Moor Pirates Best -

Using fast, oar-powered galleys, they would slip out of North African ports and ambush Italian, Spanish, French, and English merchant ships. But they didn't stop at the water. They famously raided coastal villages in Sicily, Spain, and even Ireland.

carrying away over 100 villagers into slavery. Entire towns on the English coast paid "protection money" to the Pasha of Algias to avoid being kidnapped. moor pirates

Their leaders were not ragged drunks; they were admirals. The most famous of them, the Barbarossa brothers (Aruj and Hayreddin), were actually Ottoman Turkish privateers who turned Algiers into a military powerhouse. They didn’t just steal treasure; they stole people . We often discuss the transatlantic slave trade, but the Barbary slave trade ran concurrently and is less discussed in Western curricula. The Moor pirates were masters of razzia (raid). Using fast, oar-powered galleys, they would slip out

For decades, Europe and the fledgling United States paid tribute (bribes) to the Barbary states to leave their ships alone.
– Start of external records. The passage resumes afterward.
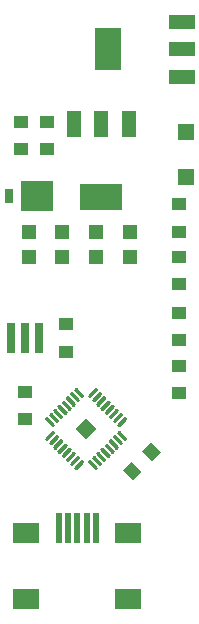
<source format=gbr>
G04 EAGLE Gerber RS-274X export*
G75*
%MOMM*%
%FSLAX34Y34*%
%LPD*%
%INSolderpaste Top*%
%IPPOS*%
%AMOC8*
5,1,8,0,0,1.08239X$1,22.5*%
G01*
%ADD10R,1.054000X1.200000*%
%ADD11R,1.200000X1.054000*%
%ADD12R,0.508000X2.540000*%
%ADD13R,2.286000X1.778000*%
%ADD14R,0.700000X2.500000*%
%ADD15R,1.200000X1.200000*%
%ADD16R,1.219200X2.235200*%
%ADD17R,3.600000X2.200000*%
%ADD18R,1.270000X1.270000*%
%ADD19C,0.223519*%
%ADD20R,2.667000X2.540000*%
%ADD21R,0.762000X1.270000*%
%ADD22R,2.235200X1.219200*%
%ADD23R,2.200000X3.600000*%
%ADD24R,1.400000X1.400000*%


D10*
G36*
X238434Y140930D02*
X230981Y133477D01*
X222496Y141962D01*
X229949Y149415D01*
X238434Y140930D01*
G37*
G36*
X254754Y157250D02*
X247301Y149797D01*
X238816Y158282D01*
X246269Y165735D01*
X254754Y157250D01*
G37*
D11*
X136525Y413910D03*
X136525Y436990D03*
D12*
X200152Y92837D03*
X192152Y92837D03*
X184152Y92837D03*
X176152Y92837D03*
X168152Y92837D03*
D13*
X227327Y33357D03*
X227327Y89237D03*
X140967Y89237D03*
X140967Y33357D03*
D14*
X151700Y253825D03*
X139700Y253825D03*
X127700Y253825D03*
D15*
X171450Y343875D03*
X171450Y322875D03*
X142875Y343875D03*
X142875Y322875D03*
D11*
X158750Y413910D03*
X158750Y436990D03*
D15*
X200025Y322875D03*
X200025Y343875D03*
X228600Y322875D03*
X228600Y343875D03*
D16*
X227584Y435483D03*
X204470Y435483D03*
X181356Y435483D03*
D17*
X204470Y373505D03*
D18*
G36*
X191008Y168185D02*
X182028Y177165D01*
X191008Y186145D01*
X199988Y177165D01*
X191008Y168185D01*
G37*
D19*
X187764Y204762D02*
X188160Y205158D01*
X187764Y204762D02*
X182160Y210366D01*
X182556Y210762D01*
X188160Y205158D01*
X186433Y206885D02*
X185641Y206885D01*
X184310Y209008D02*
X183518Y209008D01*
X184625Y201622D02*
X184229Y201226D01*
X178625Y206830D01*
X179021Y207226D01*
X184625Y201622D01*
X182898Y203349D02*
X182106Y203349D01*
X180775Y205472D02*
X179983Y205472D01*
X181089Y198086D02*
X180693Y197690D01*
X175089Y203294D01*
X175485Y203690D01*
X181089Y198086D01*
X179362Y199813D02*
X178570Y199813D01*
X177239Y201936D02*
X176447Y201936D01*
X177554Y194551D02*
X177158Y194155D01*
X171554Y199759D01*
X171950Y200155D01*
X177554Y194551D01*
X175827Y196278D02*
X175035Y196278D01*
X173704Y198401D02*
X172912Y198401D01*
X174018Y191015D02*
X173622Y190619D01*
X168018Y196223D01*
X168414Y196619D01*
X174018Y191015D01*
X172291Y192742D02*
X171499Y192742D01*
X170168Y194865D02*
X169376Y194865D01*
X170483Y187480D02*
X170087Y187084D01*
X164483Y192688D01*
X164879Y193084D01*
X170483Y187480D01*
X168756Y189207D02*
X167964Y189207D01*
X166633Y191330D02*
X165841Y191330D01*
X166947Y183944D02*
X166551Y183548D01*
X160947Y189152D01*
X161343Y189548D01*
X166947Y183944D01*
X165220Y185671D02*
X164428Y185671D01*
X163097Y187794D02*
X162305Y187794D01*
X163411Y180409D02*
X163015Y180013D01*
X157411Y185617D01*
X157807Y186013D01*
X163411Y180409D01*
X161684Y182136D02*
X160892Y182136D01*
X159561Y184259D02*
X158769Y184259D01*
X163015Y174317D02*
X163411Y173921D01*
X157807Y168317D01*
X157411Y168713D01*
X163015Y174317D01*
X159930Y170440D02*
X159138Y170440D01*
X161261Y172563D02*
X162053Y172563D01*
X166551Y170782D02*
X166947Y170386D01*
X161343Y164782D01*
X160947Y165178D01*
X166551Y170782D01*
X163466Y166905D02*
X162674Y166905D01*
X164797Y169028D02*
X165589Y169028D01*
X170087Y167246D02*
X170483Y166850D01*
X164879Y161246D01*
X164483Y161642D01*
X170087Y167246D01*
X167002Y163369D02*
X166210Y163369D01*
X168333Y165492D02*
X169125Y165492D01*
X173622Y163711D02*
X174018Y163315D01*
X168414Y157711D01*
X168018Y158107D01*
X173622Y163711D01*
X170537Y159834D02*
X169745Y159834D01*
X171868Y161957D02*
X172660Y161957D01*
X177158Y160175D02*
X177554Y159779D01*
X171950Y154175D01*
X171554Y154571D01*
X177158Y160175D01*
X174073Y156298D02*
X173281Y156298D01*
X175404Y158421D02*
X176196Y158421D01*
X180693Y156640D02*
X181089Y156244D01*
X175485Y150640D01*
X175089Y151036D01*
X180693Y156640D01*
X177608Y152763D02*
X176816Y152763D01*
X178939Y154886D02*
X179731Y154886D01*
X184229Y153104D02*
X184625Y152708D01*
X179021Y147104D01*
X178625Y147500D01*
X184229Y153104D01*
X181144Y149227D02*
X180352Y149227D01*
X182475Y151350D02*
X183267Y151350D01*
X187764Y149568D02*
X188160Y149172D01*
X182556Y143568D01*
X182160Y143964D01*
X187764Y149568D01*
X184679Y145691D02*
X183887Y145691D01*
X186010Y147814D02*
X186802Y147814D01*
X199460Y143568D02*
X199856Y143964D01*
X199460Y143568D02*
X193856Y149172D01*
X194252Y149568D01*
X199856Y143964D01*
X198129Y145691D02*
X197337Y145691D01*
X196006Y147814D02*
X195214Y147814D01*
X202995Y147104D02*
X203391Y147500D01*
X202995Y147104D02*
X197391Y152708D01*
X197787Y153104D01*
X203391Y147500D01*
X201664Y149227D02*
X200872Y149227D01*
X199541Y151350D02*
X198749Y151350D01*
X206531Y150640D02*
X206927Y151036D01*
X206531Y150640D02*
X200927Y156244D01*
X201323Y156640D01*
X206927Y151036D01*
X205200Y152763D02*
X204408Y152763D01*
X203077Y154886D02*
X202285Y154886D01*
X210066Y154175D02*
X210462Y154571D01*
X210066Y154175D02*
X204462Y159779D01*
X204858Y160175D01*
X210462Y154571D01*
X208735Y156298D02*
X207943Y156298D01*
X206612Y158421D02*
X205820Y158421D01*
X213602Y157711D02*
X213998Y158107D01*
X213602Y157711D02*
X207998Y163315D01*
X208394Y163711D01*
X213998Y158107D01*
X212271Y159834D02*
X211479Y159834D01*
X210148Y161957D02*
X209356Y161957D01*
X217137Y161246D02*
X217533Y161642D01*
X217137Y161246D02*
X211533Y166850D01*
X211929Y167246D01*
X217533Y161642D01*
X215806Y163369D02*
X215014Y163369D01*
X213683Y165492D02*
X212891Y165492D01*
X220673Y164782D02*
X221069Y165178D01*
X220673Y164782D02*
X215069Y170386D01*
X215465Y170782D01*
X221069Y165178D01*
X219342Y166905D02*
X218550Y166905D01*
X217219Y169028D02*
X216427Y169028D01*
X224209Y168317D02*
X224605Y168713D01*
X224209Y168317D02*
X218605Y173921D01*
X219001Y174317D01*
X224605Y168713D01*
X222878Y170440D02*
X222086Y170440D01*
X220755Y172563D02*
X219963Y172563D01*
X224605Y185617D02*
X224209Y186013D01*
X224605Y185617D02*
X219001Y180013D01*
X218605Y180409D01*
X224209Y186013D01*
X221124Y182136D02*
X220332Y182136D01*
X222455Y184259D02*
X223247Y184259D01*
X221069Y189152D02*
X220673Y189548D01*
X221069Y189152D02*
X215465Y183548D01*
X215069Y183944D01*
X220673Y189548D01*
X217588Y185671D02*
X216796Y185671D01*
X218919Y187794D02*
X219711Y187794D01*
X217533Y192688D02*
X217137Y193084D01*
X217533Y192688D02*
X211929Y187084D01*
X211533Y187480D01*
X217137Y193084D01*
X214052Y189207D02*
X213260Y189207D01*
X215383Y191330D02*
X216175Y191330D01*
X213998Y196223D02*
X213602Y196619D01*
X213998Y196223D02*
X208394Y190619D01*
X207998Y191015D01*
X213602Y196619D01*
X210517Y192742D02*
X209725Y192742D01*
X211848Y194865D02*
X212640Y194865D01*
X210462Y199759D02*
X210066Y200155D01*
X210462Y199759D02*
X204858Y194155D01*
X204462Y194551D01*
X210066Y200155D01*
X206981Y196278D02*
X206189Y196278D01*
X208312Y198401D02*
X209104Y198401D01*
X206927Y203294D02*
X206531Y203690D01*
X206927Y203294D02*
X201323Y197690D01*
X200927Y198086D01*
X206531Y203690D01*
X203446Y199813D02*
X202654Y199813D01*
X204777Y201936D02*
X205569Y201936D01*
X203391Y206830D02*
X202995Y207226D01*
X203391Y206830D02*
X197787Y201226D01*
X197391Y201622D01*
X202995Y207226D01*
X199910Y203349D02*
X199118Y203349D01*
X201241Y205472D02*
X202033Y205472D01*
X199856Y210366D02*
X199460Y210762D01*
X199856Y210366D02*
X194252Y204762D01*
X193856Y205158D01*
X199460Y210762D01*
X196375Y206885D02*
X195583Y206885D01*
X197706Y209008D02*
X198498Y209008D01*
D20*
X149875Y374650D03*
D21*
X126375Y374650D03*
D11*
X269875Y299610D03*
X269875Y322690D03*
X269875Y207535D03*
X269875Y230615D03*
X269875Y275065D03*
X269875Y251985D03*
X174625Y242460D03*
X174625Y265540D03*
X139700Y208390D03*
X139700Y185310D03*
D22*
X272288Y475361D03*
X272288Y498475D03*
X272288Y521589D03*
D23*
X210310Y498475D03*
D24*
X276225Y428575D03*
X276225Y390575D03*
D11*
X269875Y344060D03*
X269875Y367140D03*
M02*

</source>
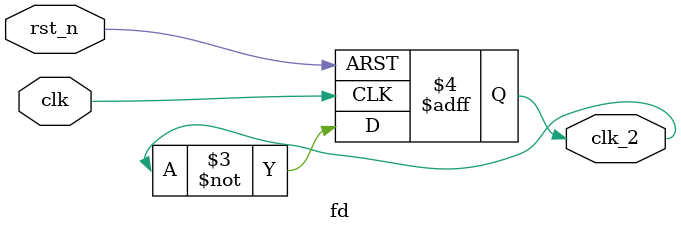
<source format=v>
module fd(  //frequency division
    clk    ,
    rst_n  ,
    clk_2
    );

    input               clk    ;
    input               rst_n  ;
	 
	 output reg 	    clk_2  ;

    always@(posedge clk or negedge rst_n)begin
        if(rst_n==1'b0)begin
            clk_2 <= 1'b0;
        end
        else begin
            clk_2 <= ~clk_2;
        end
    end

    endmodule


</source>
By 1800, the US was paying nearly 20% of its annual federal budget to Algiers, Tripoli, Tunis, and Morocco. carrying away over 100 villagers into slavery

So the next time you hear a sea shanty, spare a thought for the captives chained to the oars of a Barbary galley, rowing toward a lifetime of slavery on the shores of Africa. The Moor pirates were real, they were ruthless, and for three centuries, they were the true masters of the sea. Did you learn about the Barbary pirates in school? Did you know about the raid on Ireland? Let me know in the comments below.

This brings us to a famous line in the : "To the shores of Tripoli."

Historians estimate that between 1 million and 1.25 million Europeans were enslaved by the Barbary pirates between 1500 and 1800. That’s roughly the same number of Africans shipped to the United States during the same period. Perhaps the most colorful character in this history is an Englishman who "went native." Jack Ward was a failed privateer for Queen Elizabeth who fled to Tunis in the 1600s. He converted to Islam, changed his name to Yusuf Reis, and became the most feared corsair admiral in the Mediterranean.